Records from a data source

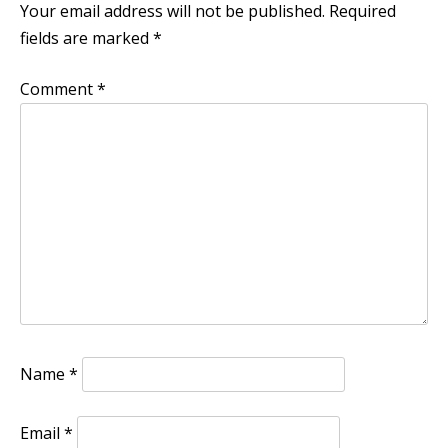
Your email address will not be published.
Required
fields are marked
*
Comment
*
Name
*
Email
*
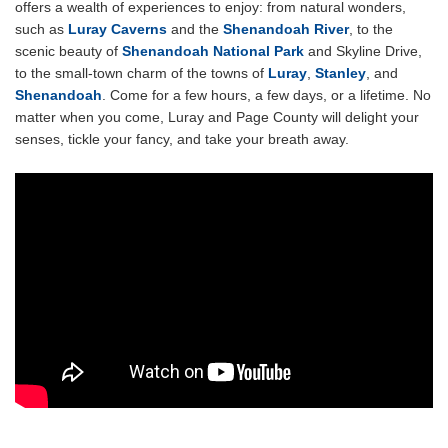
offers a wealth of experiences to enjoy: from natural wonders,
such as
Luray Caverns
and the
Shenandoah River
, to the
scenic beauty of
Shenandoah National Park
and Skyline Drive,
to the small-town charm of the towns of
Luray
,
Stanley
, and
Shenandoah
. Come for a few hours, a few days, or a lifetime. No
matter when you come, Luray and Page County will delight your
senses, tickle your fancy, and take your breath away.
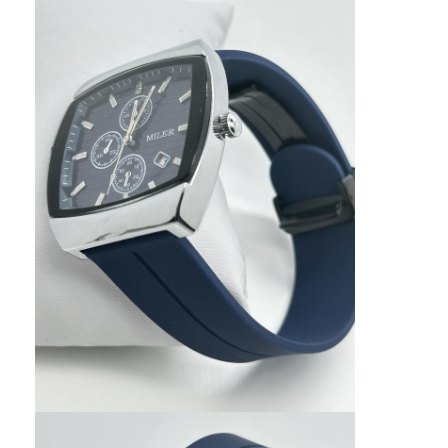
Factory Tour
Quality Control
Contact Us
News
Cases
Blog
Quartz Wrist Watch
Leather Strap Quartz Watch
Stainless Steel Strap Watch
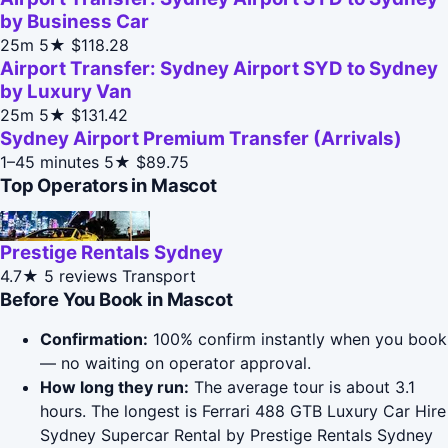
by Business Car
25m
5★
$118.28
Airport Transfer: Sydney Airport SYD to Sydney
by Luxury Van
25m
5★
$131.42
Sydney Airport Premium Transfer (Arrivals)
1–45 minutes
5★
$89.75
Top Operators in Mascot
Prestige Rentals Sydney
4.7★
5 reviews
Transport
Before You Book in Mascot
Confirmation:
100% confirm instantly when you book
— no waiting on operator approval.
How long they run:
The average tour is about 3.1
hours. The longest is Ferrari 488 GTB Luxury Car Hire
Sydney Supercar Rental by Prestige Rentals Sydney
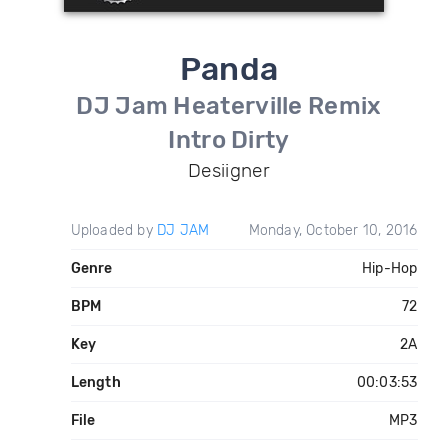
Panda
DJ Jam Heaterville Remix
Intro Dirty
Desiigner
Uploaded by
DJ JAM
Monday, October 10, 2016
Genre
Hip-Hop
BPM
72
Key
2A
Length
00:03:53
File
MP3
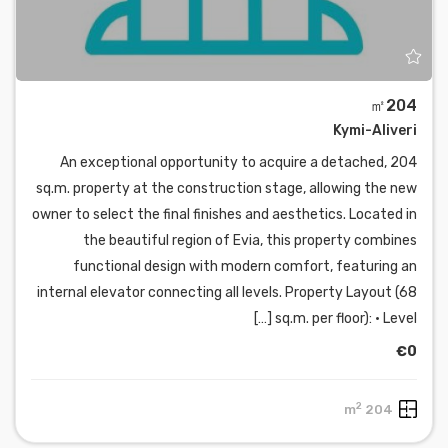
㎡204
Kymi-Aliveri
An exceptional opportunity to acquire a detached, 204
sq.m. property at the construction stage, allowing the new
owner to select the final finishes and aesthetics. Located in
the beautiful region of Evia, this property combines
functional design with modern comfort, featuring an
internal elevator connecting all levels. Property Layout (68
sq.m. per floor): • Level […]
€0
2
204 m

__WORK TO BE COMPLETED__
Where the string "Luxury" appears in a line of the entries, that line counts; state the total number of such lines and nothing else.

__TASK RESPONSE__
2